This gets us into how Midnight Special builds its world in a way that’s antithetical to Batman v Superman-esque blockbusters. Filmmakers like Nichols (and Nolan and Terminator director James Cameron) are multi-functional. Their operative methods plant them firmly in small-minded stories that can exist in bigger cinematic spheres. It’s why Midnight Special can essentially be about the unconditional love between a father and son, but on the surface can use CGI to help it be about a cult’s potential messiah with magical powers on the run from the government.

The main concern of sci-fi superhero spectacles like Batman v Superman is to overly explain things for obsessive fans in order set up the next movies in the series or make up for past mistakes. Specifically it’s why, for some reason, characters in that movie sit and watch video files that introduce characters for the sequels or why our angry heroes go out of their way to basically look into the camera to say the areas of the city they’re leveling are uninhabited.

There are no looks towards camera or exposition dumps in Midnight Special, just a constant unfolding of its story to lets the audience make up its own mind. It allows scenes like Adam Driver’s inquisitive government stooge character to sit in front of a dry erase board plastered with random coordinates looking for clues about Alton and say, “I know where he’s going,” without spelling out why, or to leave a scene open-ended of the leader (Sam Shepard) of the boy’s cult question government officials by asking, “Ya’ll have no clue what you’re dealing with, do you?”

Even the film’s big final reveal of who exactly Alton is isn’t all that exact. You get the bare minimum of explanations, with vague insinuations of where he’s going and why. Questions are left unanswered, with the film almost challenging you to ask yourself why it’s even important to know the answers in the first place.
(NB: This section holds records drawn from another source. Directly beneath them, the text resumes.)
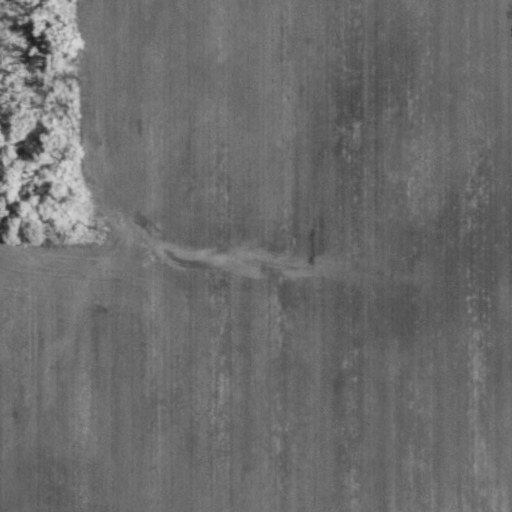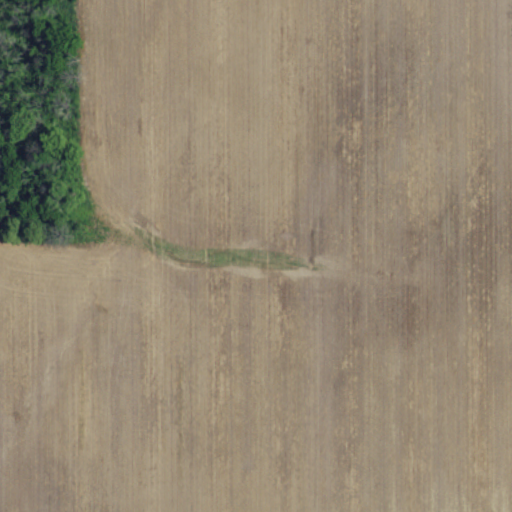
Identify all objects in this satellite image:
crop: (272, 266)
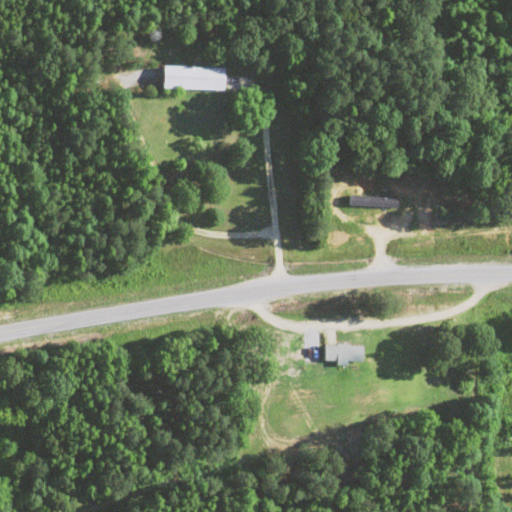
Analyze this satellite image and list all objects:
building: (192, 79)
road: (254, 289)
building: (342, 354)
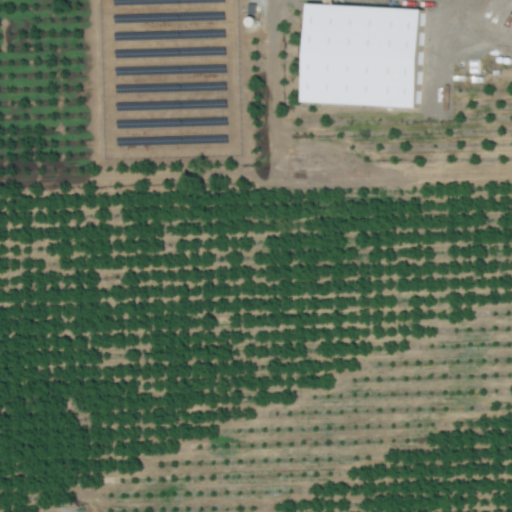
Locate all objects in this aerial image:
road: (481, 13)
building: (367, 55)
It’s a tendency that left some audiences shrugging the movie off as lazy and too reliant on its allegedly hollow sci-fi elements. But the movie has been intentionally indeterminate from the get-go. At the film’s SXSW premiere, Nichols explained the movie began as a simple idea of a chase movie with someone driving a fast car late at night. He later told the LA Times he set out to “write the leanest thing I possibly could,” and “I’m not here to make anyone happy.”

What’s needed from filmmakers on the cusp of breaking out like Nichols is this exact kind of storytelling. We need to do away with incessant fandom demands and have more movies that are relaxed enough to be vulnerable instead of safe and obvious in their setup. Only then will the blockbusters on movie screens be as fulfilling as something like Midnight Special.